Trata de ver qué tanto componente de drama tiene esta situación y si es necesario que continúes cargándote a ti de ese melodrama. Si ya te saturaste de vivirlo y crees que ya fue suficiente; escribe un nuevo desenlace para ese episodio. Dale un vuelco al personaje. Imagina todas las cosas grandiosas que atraerías a la vida de todos los personajes involucrados en tu historia, si tan solo adoptas una posición diferente.
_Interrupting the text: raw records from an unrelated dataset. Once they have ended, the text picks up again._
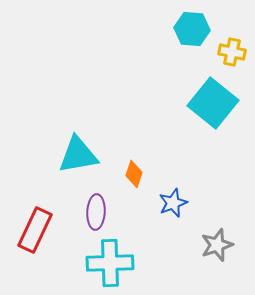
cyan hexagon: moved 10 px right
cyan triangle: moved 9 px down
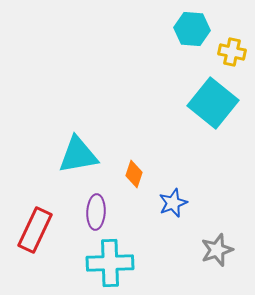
gray star: moved 5 px down
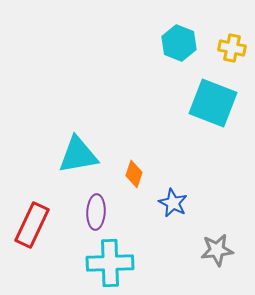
cyan hexagon: moved 13 px left, 14 px down; rotated 16 degrees clockwise
yellow cross: moved 4 px up
cyan square: rotated 18 degrees counterclockwise
blue star: rotated 24 degrees counterclockwise
red rectangle: moved 3 px left, 5 px up
gray star: rotated 12 degrees clockwise
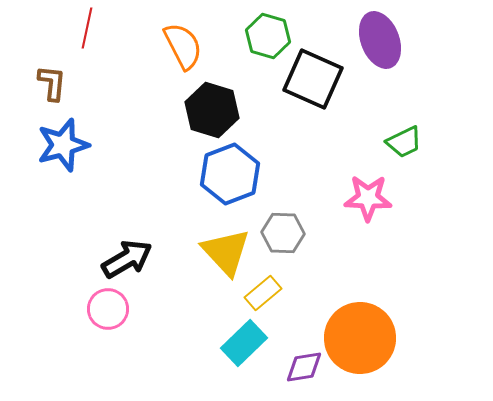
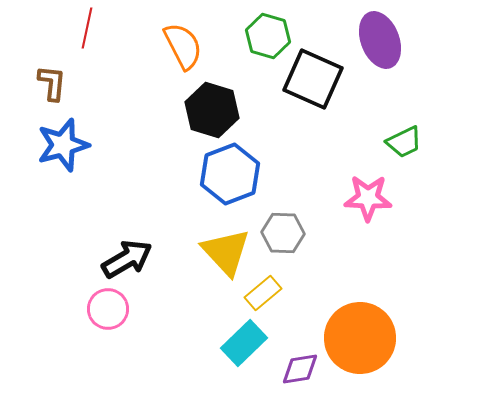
purple diamond: moved 4 px left, 2 px down
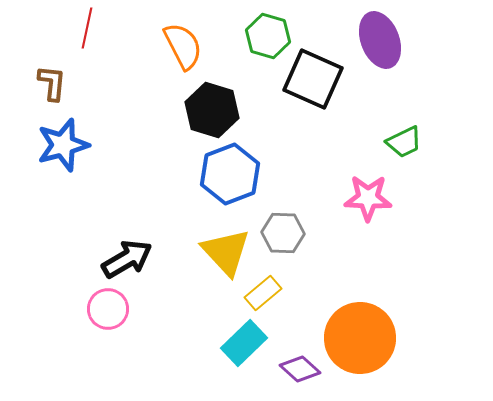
purple diamond: rotated 51 degrees clockwise
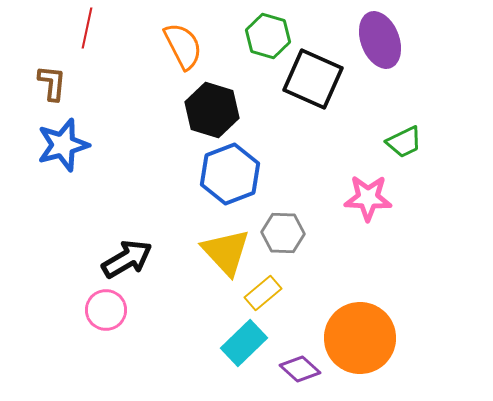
pink circle: moved 2 px left, 1 px down
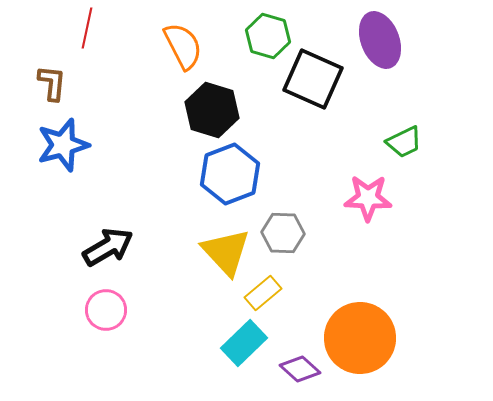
black arrow: moved 19 px left, 12 px up
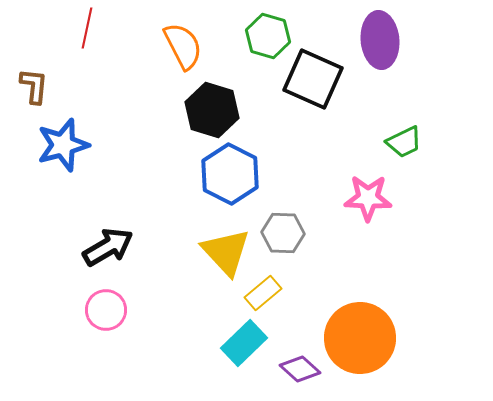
purple ellipse: rotated 16 degrees clockwise
brown L-shape: moved 18 px left, 3 px down
blue hexagon: rotated 12 degrees counterclockwise
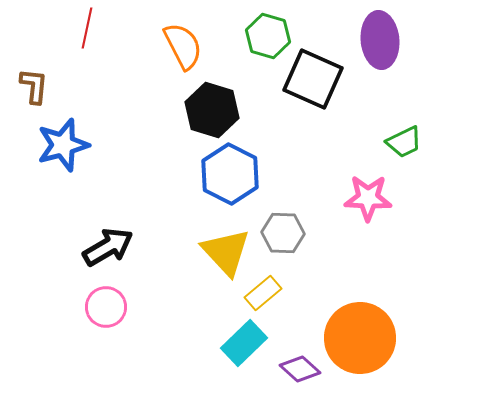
pink circle: moved 3 px up
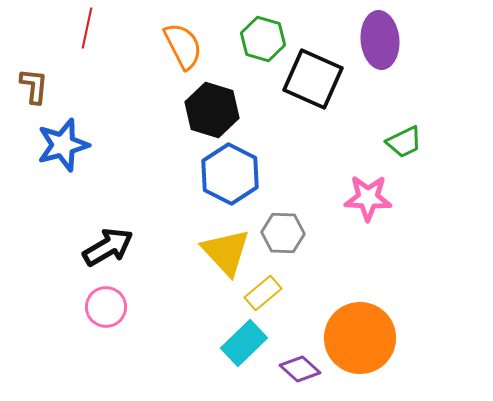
green hexagon: moved 5 px left, 3 px down
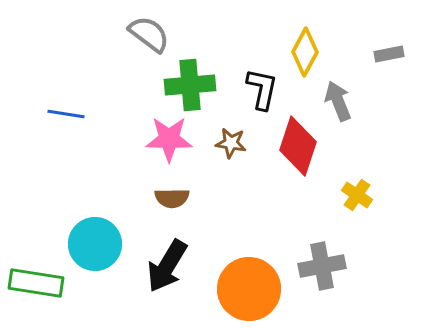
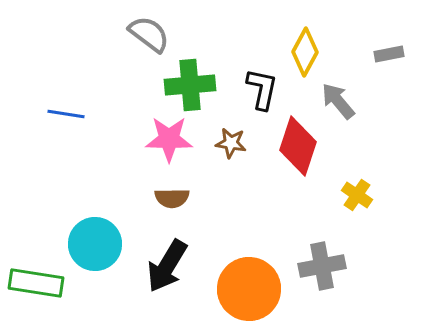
gray arrow: rotated 18 degrees counterclockwise
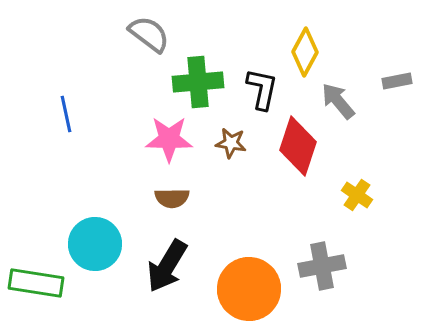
gray rectangle: moved 8 px right, 27 px down
green cross: moved 8 px right, 3 px up
blue line: rotated 69 degrees clockwise
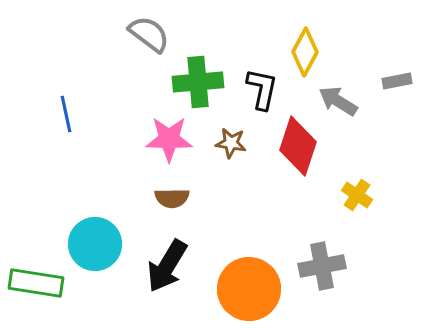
gray arrow: rotated 18 degrees counterclockwise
Ahora, permítete reírte de este episodio. Ríete de ti mismo y de las cosas que a veces se te han ocurrido en medio del melodrama. Ríete de la vida y comprende que aquí solo estás desarrollando un rol. Tu puedes decidir darle un giro a ese personaje y convertirlo en el conquistador de sus propios retos.

Al hacer este ejercicio, ves en retrospectiva tu vida y te percatas que eres más grande que el suceso que te está molestando. ERES cuando evocas desde el Ser interior y te permites respirar desde arriba el aliento de vida que has plasmado en tu realidad. Nada que tu no quieras  atraer persiste por siempre por fortuna, y cualquiera que sea esta situación, podrás abrazarla, aprender de ella y seguir adelante.

Quítate la máscara del papel que jugaste y date cuenta que eres mucho más que el rol que un día decidiste jugar aquí.